▶ EXERCISE INSTRUCTIONS: Render the stretch of data from its start through the line containing "state / province: Hubei" as a JSON list of strings, one string per line, leaving out blank lines and everything after that line.

───── EXCERPTED DATA

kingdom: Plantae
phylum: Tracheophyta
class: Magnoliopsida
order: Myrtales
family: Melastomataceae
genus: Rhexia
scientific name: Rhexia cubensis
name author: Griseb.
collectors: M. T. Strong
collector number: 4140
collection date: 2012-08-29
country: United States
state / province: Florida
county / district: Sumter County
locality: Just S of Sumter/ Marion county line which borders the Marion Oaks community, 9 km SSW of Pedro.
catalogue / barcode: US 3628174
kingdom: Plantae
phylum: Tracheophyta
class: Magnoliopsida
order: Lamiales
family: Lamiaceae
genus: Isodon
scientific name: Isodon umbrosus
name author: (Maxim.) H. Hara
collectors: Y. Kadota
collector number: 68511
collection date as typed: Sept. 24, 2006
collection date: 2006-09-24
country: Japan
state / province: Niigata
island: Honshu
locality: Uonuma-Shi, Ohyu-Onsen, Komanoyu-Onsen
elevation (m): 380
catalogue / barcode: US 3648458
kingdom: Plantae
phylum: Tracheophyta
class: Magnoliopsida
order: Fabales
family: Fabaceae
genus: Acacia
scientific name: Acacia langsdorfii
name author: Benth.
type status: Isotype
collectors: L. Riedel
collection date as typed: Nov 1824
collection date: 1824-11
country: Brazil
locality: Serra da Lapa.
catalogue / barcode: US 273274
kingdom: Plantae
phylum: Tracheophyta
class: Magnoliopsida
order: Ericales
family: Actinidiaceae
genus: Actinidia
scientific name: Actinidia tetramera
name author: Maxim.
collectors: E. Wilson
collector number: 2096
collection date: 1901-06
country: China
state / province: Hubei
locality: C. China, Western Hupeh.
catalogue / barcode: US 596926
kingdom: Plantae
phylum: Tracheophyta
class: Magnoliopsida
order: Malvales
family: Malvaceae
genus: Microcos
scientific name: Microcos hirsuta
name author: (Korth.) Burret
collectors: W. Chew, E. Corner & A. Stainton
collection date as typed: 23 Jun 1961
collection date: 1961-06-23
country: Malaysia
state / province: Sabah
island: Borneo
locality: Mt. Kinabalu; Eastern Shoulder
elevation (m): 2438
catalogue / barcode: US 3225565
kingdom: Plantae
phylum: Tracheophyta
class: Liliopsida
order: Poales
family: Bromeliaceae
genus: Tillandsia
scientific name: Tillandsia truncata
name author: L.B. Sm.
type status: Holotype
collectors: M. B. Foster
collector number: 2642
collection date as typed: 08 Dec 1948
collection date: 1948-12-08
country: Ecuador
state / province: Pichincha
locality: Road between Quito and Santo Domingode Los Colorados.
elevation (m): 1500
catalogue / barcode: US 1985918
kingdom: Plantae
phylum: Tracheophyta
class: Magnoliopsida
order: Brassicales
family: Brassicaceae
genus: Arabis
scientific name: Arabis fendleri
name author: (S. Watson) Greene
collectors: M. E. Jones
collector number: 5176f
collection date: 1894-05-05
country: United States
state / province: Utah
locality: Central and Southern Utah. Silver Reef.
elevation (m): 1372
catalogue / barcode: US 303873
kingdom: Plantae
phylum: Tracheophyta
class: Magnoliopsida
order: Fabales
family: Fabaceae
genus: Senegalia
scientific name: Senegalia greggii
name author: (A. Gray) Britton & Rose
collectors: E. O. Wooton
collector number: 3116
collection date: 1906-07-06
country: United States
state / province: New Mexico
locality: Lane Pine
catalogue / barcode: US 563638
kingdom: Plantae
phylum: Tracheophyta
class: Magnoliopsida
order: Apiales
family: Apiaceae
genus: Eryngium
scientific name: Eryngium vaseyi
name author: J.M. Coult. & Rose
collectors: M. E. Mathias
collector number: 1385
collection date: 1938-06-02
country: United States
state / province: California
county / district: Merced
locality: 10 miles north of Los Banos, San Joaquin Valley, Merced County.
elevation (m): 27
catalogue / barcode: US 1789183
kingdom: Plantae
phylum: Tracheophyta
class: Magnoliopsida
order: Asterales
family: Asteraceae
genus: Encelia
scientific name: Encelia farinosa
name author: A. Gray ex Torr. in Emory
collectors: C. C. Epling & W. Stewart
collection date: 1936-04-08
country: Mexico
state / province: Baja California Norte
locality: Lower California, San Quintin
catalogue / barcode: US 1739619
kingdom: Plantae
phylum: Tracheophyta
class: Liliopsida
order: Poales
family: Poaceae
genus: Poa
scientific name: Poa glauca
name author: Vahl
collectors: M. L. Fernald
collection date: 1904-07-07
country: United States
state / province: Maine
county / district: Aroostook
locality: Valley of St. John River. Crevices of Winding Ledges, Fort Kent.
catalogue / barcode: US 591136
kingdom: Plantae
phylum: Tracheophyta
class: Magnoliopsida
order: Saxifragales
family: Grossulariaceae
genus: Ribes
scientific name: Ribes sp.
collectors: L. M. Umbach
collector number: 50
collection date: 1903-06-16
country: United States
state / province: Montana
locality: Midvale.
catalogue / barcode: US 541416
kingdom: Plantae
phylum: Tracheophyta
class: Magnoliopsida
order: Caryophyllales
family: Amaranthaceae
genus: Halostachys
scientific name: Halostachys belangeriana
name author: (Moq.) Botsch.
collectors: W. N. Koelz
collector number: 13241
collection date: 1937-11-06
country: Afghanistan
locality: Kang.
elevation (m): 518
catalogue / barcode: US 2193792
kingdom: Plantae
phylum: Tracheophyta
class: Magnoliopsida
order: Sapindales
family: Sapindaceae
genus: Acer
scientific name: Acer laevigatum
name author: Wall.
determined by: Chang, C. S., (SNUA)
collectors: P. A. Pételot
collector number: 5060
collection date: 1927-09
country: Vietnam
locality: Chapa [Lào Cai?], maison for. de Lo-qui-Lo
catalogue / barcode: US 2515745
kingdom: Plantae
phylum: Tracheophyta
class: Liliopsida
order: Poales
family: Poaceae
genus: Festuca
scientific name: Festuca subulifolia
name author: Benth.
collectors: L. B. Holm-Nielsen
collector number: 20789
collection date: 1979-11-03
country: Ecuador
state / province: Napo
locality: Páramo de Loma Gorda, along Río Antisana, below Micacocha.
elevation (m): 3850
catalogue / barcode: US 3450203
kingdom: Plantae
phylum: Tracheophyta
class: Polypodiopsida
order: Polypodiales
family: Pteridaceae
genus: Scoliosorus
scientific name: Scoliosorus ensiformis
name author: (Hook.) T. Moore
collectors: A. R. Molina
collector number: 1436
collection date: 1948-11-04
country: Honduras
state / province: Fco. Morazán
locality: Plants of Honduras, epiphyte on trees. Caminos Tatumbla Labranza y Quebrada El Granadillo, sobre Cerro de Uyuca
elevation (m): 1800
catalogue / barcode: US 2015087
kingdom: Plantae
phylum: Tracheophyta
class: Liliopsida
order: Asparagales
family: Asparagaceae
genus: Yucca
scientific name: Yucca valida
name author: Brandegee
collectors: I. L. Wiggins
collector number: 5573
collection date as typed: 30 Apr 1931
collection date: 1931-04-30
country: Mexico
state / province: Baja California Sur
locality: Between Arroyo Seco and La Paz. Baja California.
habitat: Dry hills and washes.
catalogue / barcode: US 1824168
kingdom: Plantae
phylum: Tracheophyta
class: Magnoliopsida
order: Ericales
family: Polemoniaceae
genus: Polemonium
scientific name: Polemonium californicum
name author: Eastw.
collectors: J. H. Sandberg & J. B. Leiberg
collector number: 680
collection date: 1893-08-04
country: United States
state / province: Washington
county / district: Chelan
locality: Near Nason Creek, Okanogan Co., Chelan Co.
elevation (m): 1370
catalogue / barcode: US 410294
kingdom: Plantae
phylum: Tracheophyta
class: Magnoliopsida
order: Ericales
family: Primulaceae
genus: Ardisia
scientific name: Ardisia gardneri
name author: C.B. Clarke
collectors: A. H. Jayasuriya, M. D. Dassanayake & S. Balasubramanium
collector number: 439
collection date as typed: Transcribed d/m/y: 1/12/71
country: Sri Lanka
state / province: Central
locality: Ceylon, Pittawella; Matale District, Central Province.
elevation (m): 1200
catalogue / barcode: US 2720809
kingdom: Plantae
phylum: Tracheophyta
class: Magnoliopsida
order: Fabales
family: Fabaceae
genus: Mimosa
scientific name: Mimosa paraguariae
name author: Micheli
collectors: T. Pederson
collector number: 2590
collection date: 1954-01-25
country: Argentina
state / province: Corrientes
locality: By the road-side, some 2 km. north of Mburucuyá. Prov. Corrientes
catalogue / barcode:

──────────

▶ ANSWER IN FULL:
[
  "kingdom: Plantae",
  "phylum: Tracheophyta",
  "class: Magnoliopsida",
  "order: Myrtales",
  "family: Melastomataceae",
  "genus: Rhexia",
  "scientific name: Rhexia cubensis",
  "name author: Griseb.",
  "collectors: M. T. Strong",
  "collector number: 4140",
  "collection date: 2012-08-29",
  "country: United States",
  "state / province: Florida",
  "county / district: Sumter County",
  "locality: Just S of Sumter/ Marion county line which borders the Marion Oaks community, 9 km SSW of Pedro.",
  "catalogue / barcode: US 3628174",
  "kingdom: Plantae",
  "phylum: Tracheophyta",
  "class: Magnoliopsida",
  "order: Lamiales",
  "family: Lamiaceae",
  "genus: Isodon",
  "scientific name: Isodon umbrosus",
  "name author: (Maxim.) H. Hara",
  "collectors: Y. Kadota",
  "collector number: 68511",
  "collection date as typed: Sept. 24, 2006",
  "collection date: 2006-09-24",
  "country: Japan",
  "state / province: Niigata",
  "island: Honshu",
  "locality: Uonuma-Shi, Ohyu-Onsen, Komanoyu-Onsen",
  "elevation (m): 380",
  "catalogue / barcode: US 3648458",
  "kingdom: Plantae",
  "phylum: Tracheophyta",
  "class: Magnoliopsida",
  "order: Fabales",
  "family: Fabaceae",
  "genus: Acacia",
  "scientific name: Acacia langsdorfii",
  "name author: Benth.",
  "type status: Isotype",
  "collectors: L. Riedel",
  "collection date as typed: Nov 1824",
  "collection date: 1824-11",
  "country: Brazil",
  "locality: Serra da Lapa.",
  "catalogue / barcode: US 273274",
  "kingdom: Plantae",
  "phylum: Tracheophyta",
  "class: Magnoliopsida",
  "order: Ericales",
  "family: Actinidiaceae",
  "genus: Actinidia",
  "scientific name: Actinidia tetramera",
  "name author: Maxim.",
  "collectors: E. Wilson",
  "collector number: 2096",
  "collection date: 1901-06",
  "country: China",
  "state / province: Hubei"
]